WORLD / Europe

Challenger earns narrow victory in Italy
(Reuters)
Updated: 2006-04-12 07:21

ROME - Challenger Romano Prodi's center-left coalition won a narrow victory in the Italian parliamentary election, official results showed Tuesday, but Conservative Prime Minister Silvio Berlusconi refused to concede defeat.

The Union center-left coaliton Leader Romano Prodi speaks to journalists during a press conference at his party headquarters, in Rome, Tuesday, April 11, 2006.
The Union center-left coaliton Leader Romano Prodi speaks to journalists during a press conference at his party headquarters, in Rome, Tuesday, April 11, 2006. [Reuters]
The Interior Ministry assigned Prodi's coalition an unwieldy alliance ranging from Catholics to communists four Senate seats chosen by Italians voting abroad, giving him the margin he needs to win both houses of Italy's parliament.

That did not persuade Berlusconi. "Nobody now can say they have won," he said.

He said the overseas vote that decided the final Senate seats was far from decided, and there were "many irregularities and it's possible that we won't be able to confirm that it has been a valid vote."

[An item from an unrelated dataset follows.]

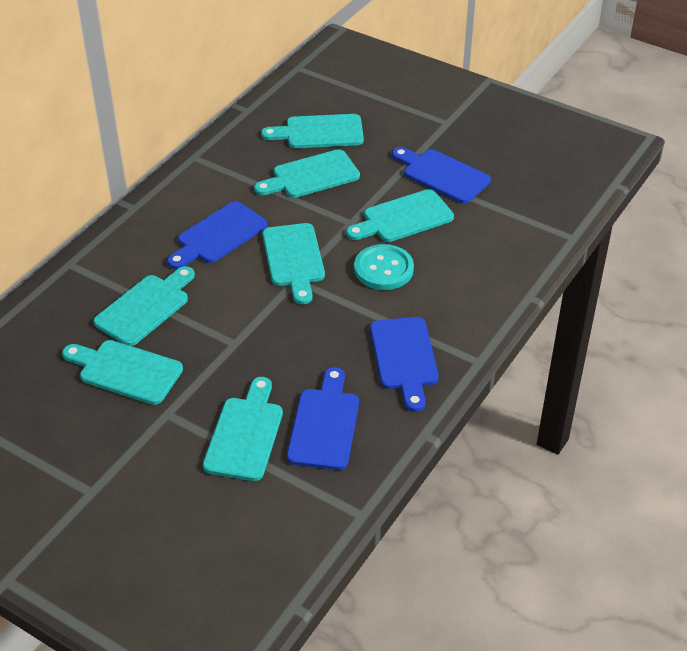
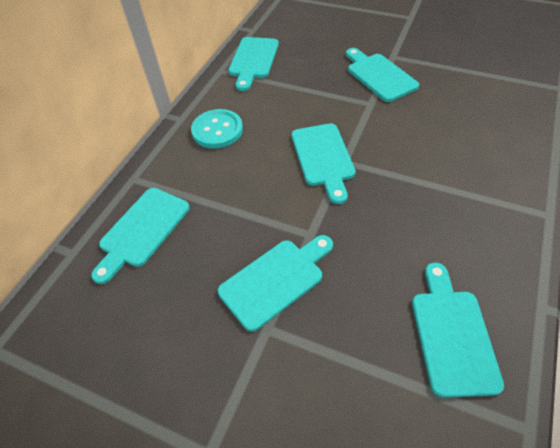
blue cutting board: 4 -> 0
turquoise cutting board: 7 -> 6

"We won't hesitate to recognize the political victory for our adversaries but only once the necessary legal verification procedures have been completed," he said. His camp called for a recount in the lower house, the Chamber of Deputies, which Prodi's forces won with a 25,000-vote margin out of 38 million ballots cast.

The Interior Ministry said the overall results must still be confirmed by Italy's highest court, and that parliament's election committees would have to rule on any challenges.

Berlusconi suggested Italy could follow Germany's lead and create a "grand coalition" of left and right if final results show neither side in control of both houses of parliament.

"I think that we maybe need to take the example of another European country, perhaps like Germany, to see if there's not a case to unify our forces to govern in agreement," he said.

Prodi dismissed Berlusconi's suggestion for a "grand coalition" and said the prime minister's complaints were "out of line."

"We went before voters with a precise coalition," the Apcom news agency quoted Prodi as saying. "We will govern" with the coalition majority, he said.

Prodi claimed victory well before the Senate figures were in, later saying he was not concerned about the call for a recount.